By Lisa Pierson Weinberger
Tuesday, April 19, 2011
For over a year, nursing women have had the right to take breaks to express breast milk during the workday if they work for certain employers. But until both parties can agree on health care reform, working nursing moms have a lot at stake.
(WOMENSENEWS)--OK. You or someone you know had a baby not long ago and there's been a lot of contented, happy, breastfeeding bonding going on.
Maternity leave is ending soon and the alien land of paid employment looms.
If you are worried that your own reentry into the workplace--or that of someone else--will disrupt breastfeeding, you might be right, but you also might be wrong.
Although an 11th-hour compromise was reached to avoid a federal government shutdown on April 8, the 2012 federal budget plan put forth by House Budget Chairman Rep. Paul Ryan of Wisconsin clearly shows the GOP's intentions to attack health care reform in whatever way possible.
While the portion of health care reform that offers benefits to nursing women in the workplace is not specifically at issue, Ryan's budget reopens the big battle over health reform.
Until both parties can agree on health care reform, medical insurance rights will remain uncertain. So nursing women and their advocates have a lot at stake in what goes on in Washington in coming months.
In the meantime it's important to understand what the breastfeeding law could mean to you or someone you know.
Don't be embarrassed by what you don't know. As an employment lawyer focused on parents, I'm finding that many people are unaware of this new federal protection.
And whatever the laws, many nursing women give up breastfeeding before they would like because they shrink from pushing an employer to accommodate a law, whether state or federal. But knowing the law is a big start to making the best, healthiest decision for your family.
On March 23, 2010, the Patient Protection and Affordable Care Act, otherwise known as health reform, was signed into law.
Many of its provisions won't take effect for years. But a new breastfeeding right took effect that day, which promises to have a large impact on many businesses, women and children in this country.
Upon signing the bill, the Fair Labor Standards Act was immediately amended to require certain employers to provide reasonable break time and a private place (other than a bathroom) for nursing mothers to express breast milk during the workday for up to one year after the child's birth.
In doing this, the federal government joined 24 states, the District of Columbia, Puerto Rico and 120 other countries, all of which have laws upholding breastfeeding rights in the workplace. Better late than never.
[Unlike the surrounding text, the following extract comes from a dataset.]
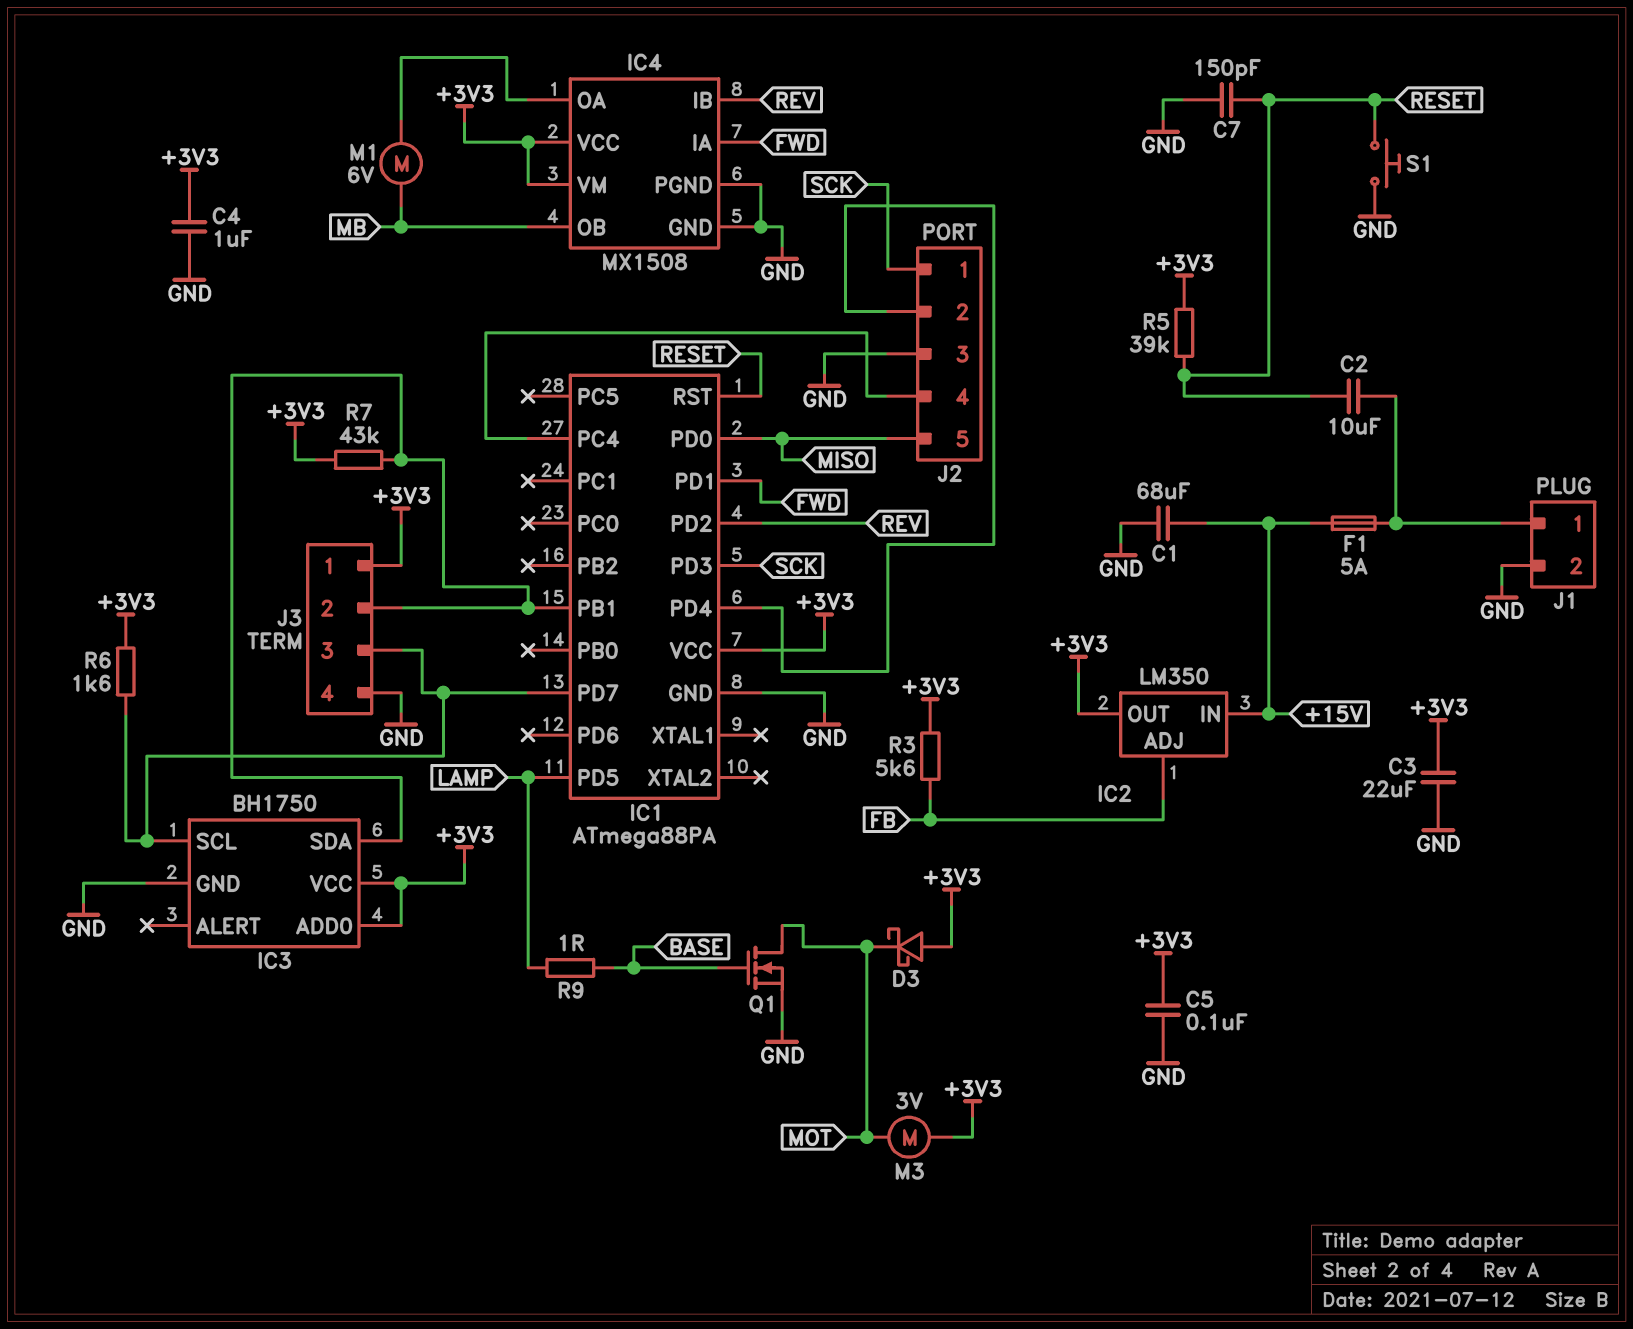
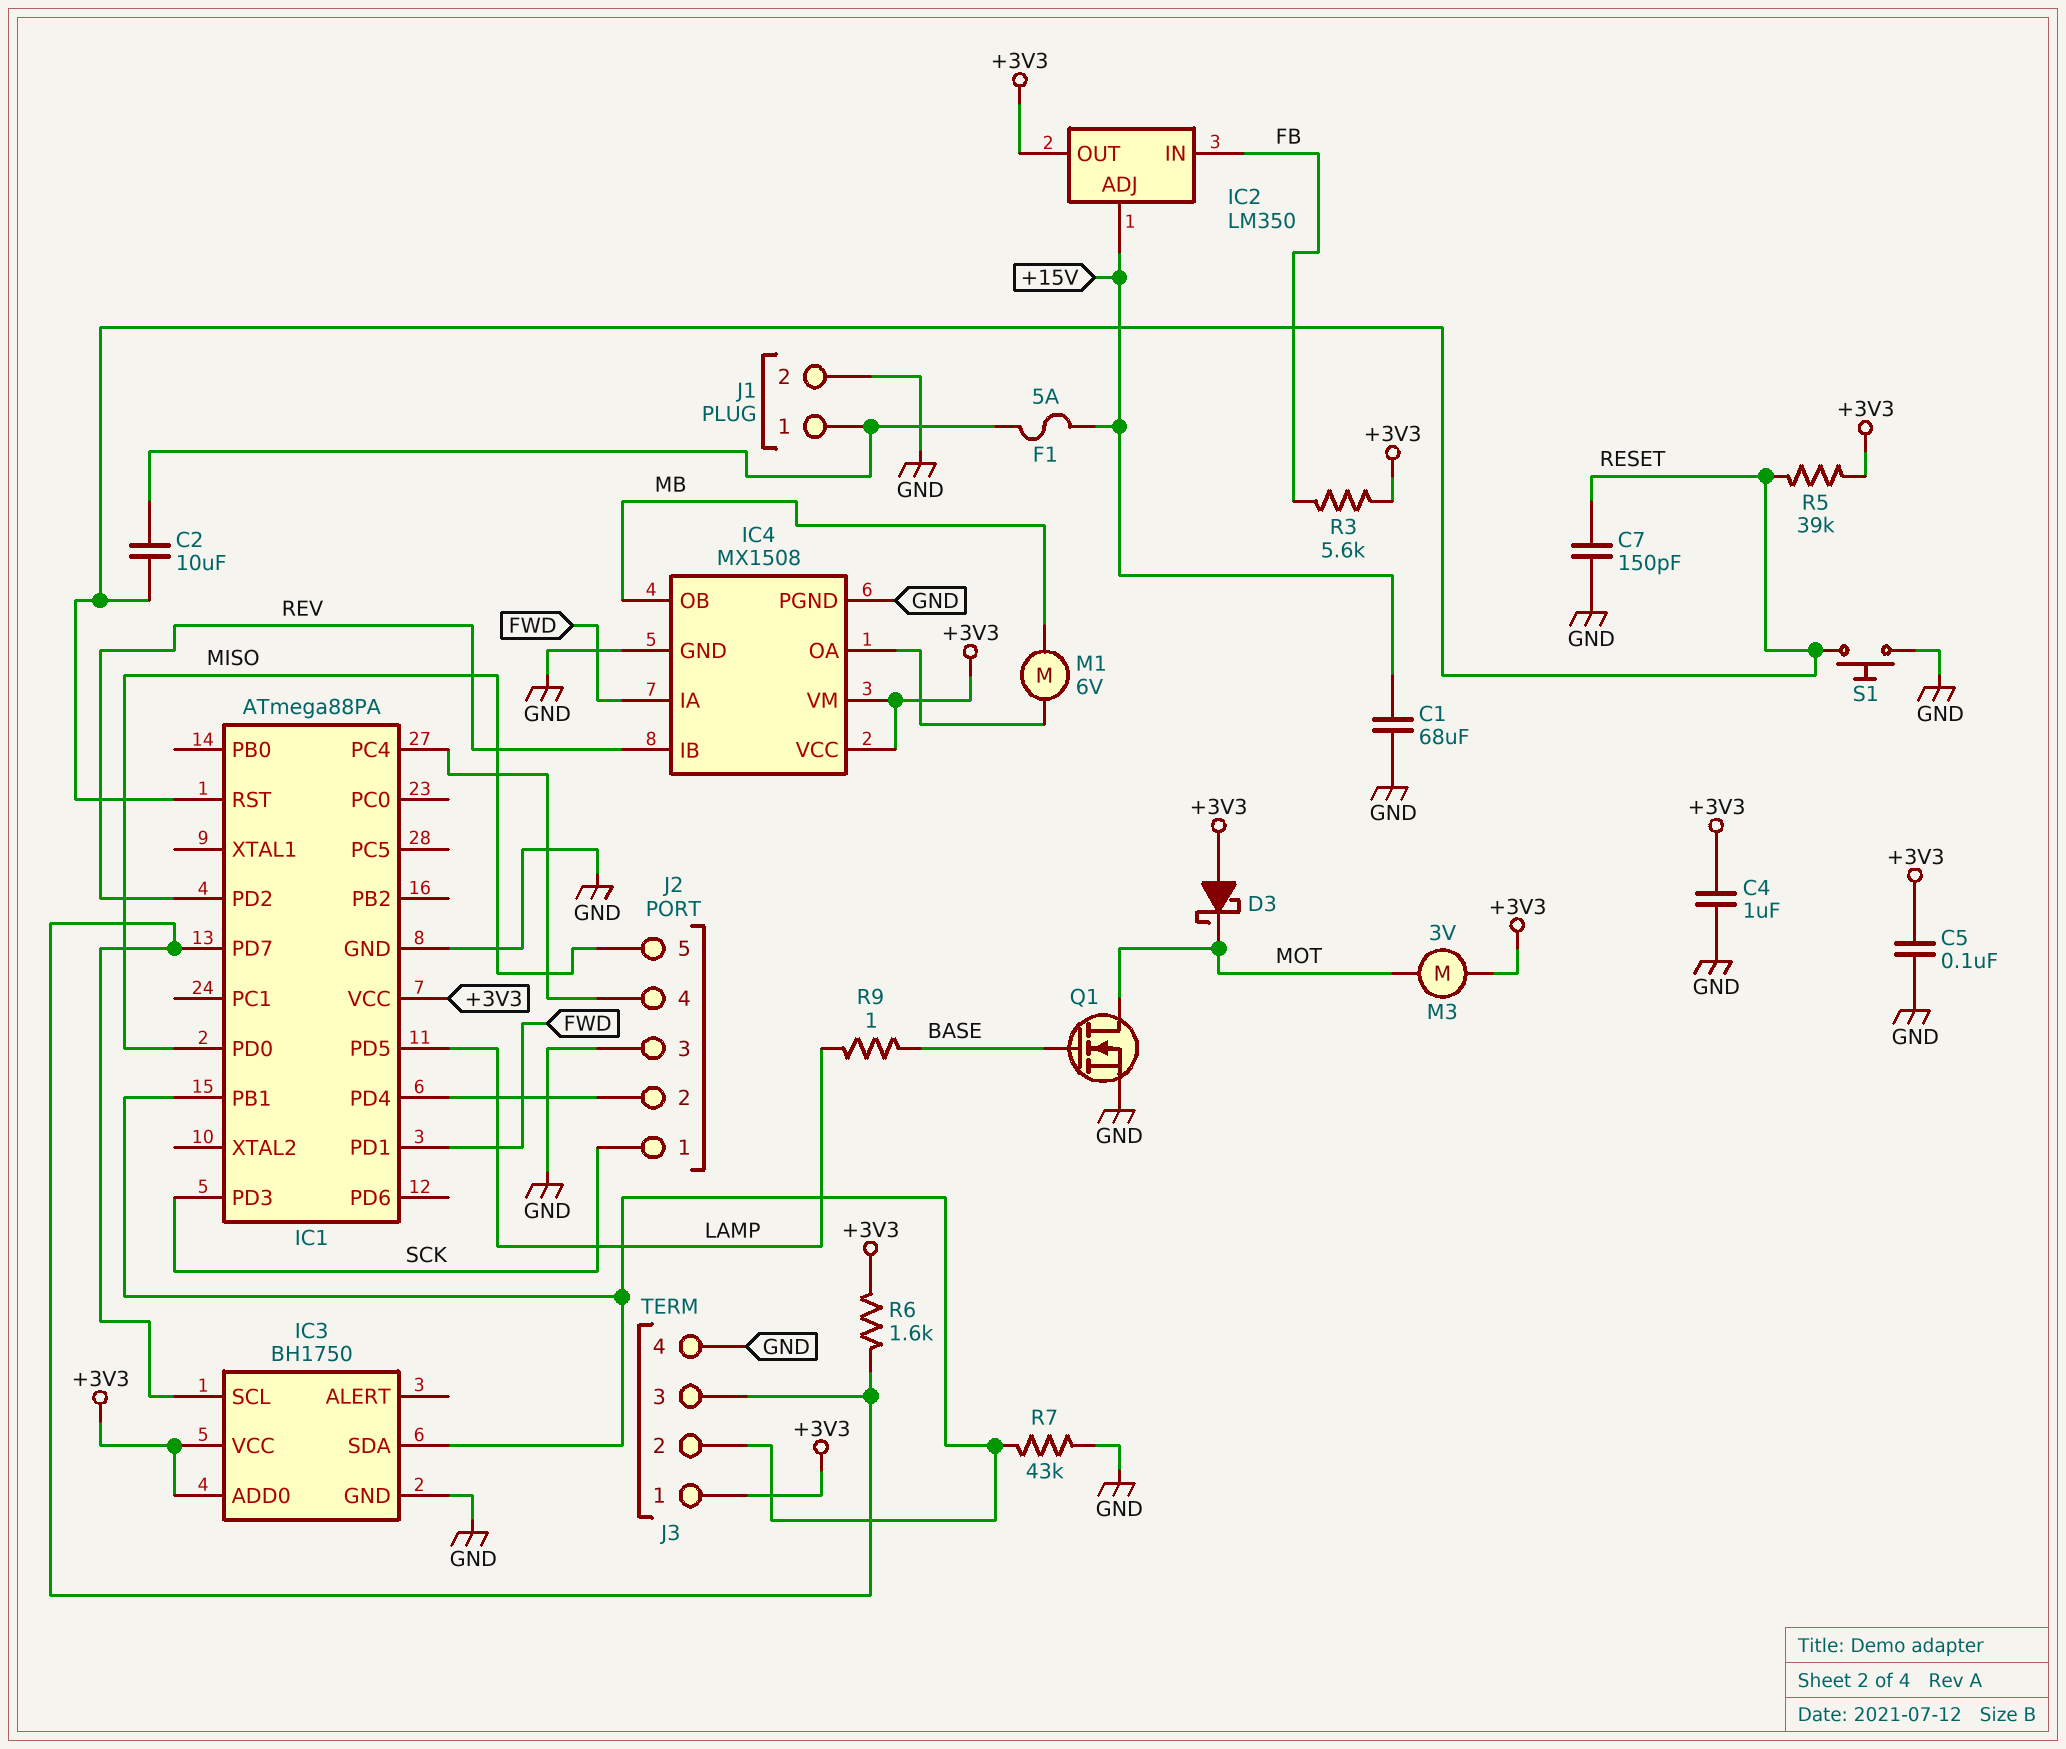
C3: 22uF (+3V3, GND) -> none
IC2 pin ADJ: FB -> +15V
IC2 pin IN: +15V -> FB
R7: 43k (+3V3, IC1/PB1) -> 43k (GND, IC1/PB1)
An employer is affected by the law if it fits either of these two broad categories:
Employees are also covered by the breastfeeding "break-and-space" law if their work regularly involves them in commerce between states (which includes, among other things, producing goods that will be sent out of state or regularly making telephone calls to persons located in other states).
One warning note: if your employer has fewer than 50 employees he or she has a right to claim an exemption based on hardship. However, the Department of Labor will not grant an exemption until after an investigation. So your employer would have to go out of its way to prove why it can't meet the law. And that could encourage compliance.
There are some other interesting aspects of this law.
The United States government has decided that breastfeeding is not necessary for children past the age of 1.
Although the consensus in the medical community is that breastfeeding provides major health benefits for both women and children for as long as the breastfeeding relationship continues, the law stops after a child's first birthday. It's a part of the law that could be improved, as time goes by--and if health reform doesn't get ransacked by the GOP's budget-cutting.
Another issue is the "We'll let you pump, but we're not going to make your employer pay you for it" mentality. The law does not require an employee to be compensated for any time spent pumping during the workday. However, there's nothing to stop a worker from using her paid break time to express breast milk.
Women are entitled to "reasonable" break time for their pumping needs. This means covered employers must provide reasonable break time "each time such an employee has the need to express breast milk." Women should feel entitled to take the time they need when they need it.
Employers must provide a private place for women to pump. And it can't be the bathroom. And it must be shielded from view and free from intrusion from coworkers and the public. The Department of Labor's initial interpretation of this requirement is that it requires employers, where practicable, to make a room (either private or with partitions for use by multiple nursing employees) available. Where it is not practicable, a space can be created by partitions or curtains. Any windows in the area must be covered. At a minimum, the space should contain a place to sit and a flat surface on which to place the pump. Ideally, the space should provide access to electricity so that a pump can be plugged into an outlet.
So, what do you do if you are an exempt worker, have a child over the age of 1, work for an employer that is not covered by the Fair Labor Standards Act or have an employer claiming hardship?
The first step is to see if your state laws provide greater protection. The National Conference of State Legislatures has a good summary of the various state laws that protect breastfeeding women.
If you feel your breastfeeding rights under the Health Care Legislation have been violated, the next step is to file a complaint with the Wage and Hour Division of the Department of Labor by calling 1-866-487-9243.
This law has now been in effect for just over one year. Its passage was an important step forward in the continued work towards equality in the workplace. Let's hope it doesn't get torn up in the highly partisan battles that are gripping the country.
Breastfeeding is good for the nation's health and that makes good, long-term business sense.